This is perhaps the most confusing passage in the Brith Hadoshah. Three events of great importance to our faith are given in the four Gospels but the order of the events that happened seem to conflict. From the past studies we suspect that this is most likely not a contradiction but it is only different perspective on the same event written for different reasons (thus a remez or hint).
"Now on the first {Day} of the Unleavened Bread approached the disciples came to Yeshua saying, 'Where do you want us to make the preparations for You to eat the Passover?" Matt.26.17
"On the first Day of Unleavened Bread when the LAMB IS SACRIFCED, His disciples said to Him, "Where do You want us to go and make the preparations for You to eat the Passover." Mk.14.12
"Then came the Day of Unleavened Bread, on which the Passover Lamb had to be sacrificed." Lk.22.7
"Now before the Festival of Passover, Yeshua knew that the hour had come to depart from this world and go unto His Father." Jn.13.1
"In the first month, on the fourteenth day of the month between the evenings (byn ha-atabim) is the L-rd's Passover." Lev.23.5
Byn ha-atabim means "between the evenings" where arab is that period of the day when night mixes with light or dusk. Therefore we read this to say the Pascal lamb had to be sacrificed (Ex.12.6, Lev.23.5, and Num.9.3-4) between the two evenings of the fourteenth; that is the one, which began the fourteenth, and the one that brought its end. Consequently we believe Yeshua told His disciples to prepare this feast just as this first evening of the fourteenth was approaching as Matthew says. Yet in minds of some of these disciples the Passover had already come because it was so close. Still if this is true how do we explain John's words, "Now before the Festival of Passover"?

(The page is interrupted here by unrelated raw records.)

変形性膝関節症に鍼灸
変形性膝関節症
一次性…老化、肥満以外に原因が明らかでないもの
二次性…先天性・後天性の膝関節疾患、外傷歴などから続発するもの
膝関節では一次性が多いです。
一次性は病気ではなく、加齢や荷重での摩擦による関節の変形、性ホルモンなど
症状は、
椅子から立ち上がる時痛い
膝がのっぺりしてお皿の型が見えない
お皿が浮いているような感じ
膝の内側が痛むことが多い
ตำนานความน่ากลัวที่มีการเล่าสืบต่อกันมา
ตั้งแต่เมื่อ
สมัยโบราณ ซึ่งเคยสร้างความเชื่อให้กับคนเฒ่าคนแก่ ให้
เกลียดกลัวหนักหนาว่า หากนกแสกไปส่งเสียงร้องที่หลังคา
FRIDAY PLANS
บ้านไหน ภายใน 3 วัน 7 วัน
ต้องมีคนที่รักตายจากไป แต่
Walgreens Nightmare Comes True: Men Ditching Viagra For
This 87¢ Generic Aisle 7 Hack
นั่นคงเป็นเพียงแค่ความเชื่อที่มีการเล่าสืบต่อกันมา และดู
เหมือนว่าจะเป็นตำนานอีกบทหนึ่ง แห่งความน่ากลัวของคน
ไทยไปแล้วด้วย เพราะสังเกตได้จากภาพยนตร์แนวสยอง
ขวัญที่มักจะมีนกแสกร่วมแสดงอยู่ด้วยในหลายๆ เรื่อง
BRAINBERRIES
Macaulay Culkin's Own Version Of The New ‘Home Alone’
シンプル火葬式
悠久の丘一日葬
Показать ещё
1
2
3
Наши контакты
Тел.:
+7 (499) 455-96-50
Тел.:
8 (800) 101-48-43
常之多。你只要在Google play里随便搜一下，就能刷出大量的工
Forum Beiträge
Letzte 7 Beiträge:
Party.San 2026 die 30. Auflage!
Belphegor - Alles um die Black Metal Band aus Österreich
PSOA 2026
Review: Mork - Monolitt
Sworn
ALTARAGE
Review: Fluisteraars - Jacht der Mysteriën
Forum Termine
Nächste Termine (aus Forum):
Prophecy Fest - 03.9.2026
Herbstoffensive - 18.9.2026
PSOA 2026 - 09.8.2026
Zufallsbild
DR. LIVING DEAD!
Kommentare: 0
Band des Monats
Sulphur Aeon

Our suspicion is that not all of Yeshua's disciples were drawn from the same branch of Judaism. Hence, the first three Gospel narratives saw Pesach coming at that first evening, which at that time were traditionally two Jewish groups- Aristocratic and the "neo-Aristocratic" or legal/common day. However another group among the council that delivered Yeshua up saw the "correct day" of the feast as the second evening or rather just before the beginning of that second evening (late afternoon) as was the custom of the Chassidic community of His day (WHICH John by implication seemed to be a part). This way these men did not enter the praetorium, "so that they might not be defiled, but might eat the Passover" (Jn.18.28) because they ate their feast late on the fourteenth and finished literally in the fifteenth day of Chag HaMotzi. However both groups we believe were kosher in their keeping of Pesach according to Torah because it only stipulates that we keep this "between" those two "dusks" a nd does not exactly say where this must be placed in-between. Therefore we literally have a twenty-four hour period to prepare for the feast (please note that Torah does not state when it must end) before the evening of Chag HaMotzi (the first day of Unleavened Bread).
As for use of term "Unleavened Bread" in the Synoptic Gospels as opposed to using "Pesach" we have learned somewhere that these two terms became mingled together and interchangeable after the Babylonian period to where both came to mean the same thing. Technically, Pesach is single feast on the 14th (not a day as John rightly saw) and Chag HaMotzi was that seven-day holiday (feast) that followed Pesach. However for those that kept this feast within the first few hours of the 14th (as our Messiah did), Chag HaMotzi was indeed ushered in because it begins with that Pesach Feast. Therefore, if we eat the feast early on the day we add another day to our week of fasting from hamatz (leavening). Of course Yeshua had to eat His Pesach Feast at the common time because He would be occupied at the time the Chassidic community would be consuming theirs.